(Beginning of Excerpt to read)
The truth is, the Grateful Dead and its members were always involved in grassroots activism, if only by the company they kept and the causes they supported with benefits. From their beginnings in ’65 all the way until the end in ’95, their philanthropic spirit was usually directed toward local/community organizations and causes. One of their first gigs as the Grateful Dead was a benefit for the SF Mime Troupe at the Fillmore, and in the ensuing couple of years they played benefits for the Haight-Ashbury Legal Organization, the Straight Theater, the Spring Mobilization Against the [Vietnam] War, the Haight-Ashbury Free Clinic, the East Bay Economic Opportunity Program, the Black Man’s Free Store, the Zen Mountain Center, the Both/And jazz club, and so on. They mostly stayed away from blatantly political events, however, and distanced themselves from the radical fringe and, especially, any group that advocated violence. Still, there was no question about their countercultural leanings.
Artist Randy Tuten’s Poster for 1982 Vietnam veterans benefit.
Later, in the ’80s, they formed the Rex Foundation—whose board was populated by band members, crew and various friends and “family”—so the group would have an ongoing outlet for their philanthropic urges. That organization, which is still going strong 30 years down the line, has dispensed close to $9 million, mostly in grants of $10,000 or less, to thousands of nonprofit groups of every stripe, from women’s shelters to school music programs to environmental groups to the Gyuto Monks. The Dead also played a few big high-profile benefits in the ’80s—one supporting Vietnam veteran groups, another for SEVA, a third to raise money to save the vanishing rainforests, and they headlined a stadium concert to combat AIDS. Additionally, the individual members played many smaller shows for different organizations—like the Creating Our Future gig. That sort of low-key giving was much more the Dead’s style than the Big Gesture.
I love this verse in “Built to Last,” which seems to address the do-gooder’s dilemma:
There are times that you get hit upon
Try hard but you cannot give
And other times you’d gladly part
With what you need to live
Don’t waste your breath to save your face
When you have done your best
And even more is asked of you
Let fate decide the rest.
Bill Graham said in the Fall ’85 issue of The Golden Road: “When you get down to basic humanistic tendencies, going way back—whether it was voter registration, or a nursery school, a recreation center in Mill Valley, or when kids were getting busted in the Haight in the late ’60s … nobody has done more than the Dead … It gets down to: What do you do with the power you have? What do you do that you don’t have to do? And that’s an area that few people outside the Dead network know about the Dead.”
Musically, the closest the Dead came to “protest music” was “Throwing Stones”—which Bob insisted was anti-political—and Brent and John Barlow’s pointed ecology anthem “We Can Run.” Both of those came under fire from a segment of Dead Heads who really did not want to hear even well-meaning songs about real world issues. I could never figure out what message Garcia was trying to put across when he sang The Beatles’ “Revolution” 11 times between 1983 and 1990 (or exactly what John Lennon intended when he wrote it). I suspect he liked the payoff—“You know it’s gonna be alright!”— more than the litany of cynical putdowns in the verses. Even so, he never looked that comfortable singing it.
In 2012, the former members of the Dead continue to give their time and energy to myriad good causes, including the Rex Foundation and Phil and Jill’s Unbroken Chain Foundation. Bob always seems to be playing a benefit for someone, and Mickey and Bill have both been righteous in that regard, too. It’s who they are. It’s who they’ve been from the beginning. That’s Grateful Dead politics.
(End of Excerpt to read)
(Beginning of Extracted entries)
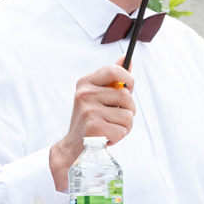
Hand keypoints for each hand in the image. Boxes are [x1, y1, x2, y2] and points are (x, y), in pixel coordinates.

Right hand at [49, 57, 135, 190]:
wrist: (73, 146)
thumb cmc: (92, 118)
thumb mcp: (99, 95)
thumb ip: (113, 78)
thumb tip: (127, 57)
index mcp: (86, 82)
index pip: (114, 70)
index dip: (128, 79)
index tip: (130, 88)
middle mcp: (85, 94)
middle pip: (126, 97)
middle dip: (128, 110)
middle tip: (115, 117)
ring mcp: (89, 110)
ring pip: (128, 116)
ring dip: (124, 126)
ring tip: (109, 127)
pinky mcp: (94, 127)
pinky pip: (123, 130)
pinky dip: (119, 137)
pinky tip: (105, 136)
(End of Extracted entries)
▸ What needs to be done: According to the excerpt about the Grateful Dead, about how much money has the Rex Foundation given out?

▸ Task output: Close to $9 million.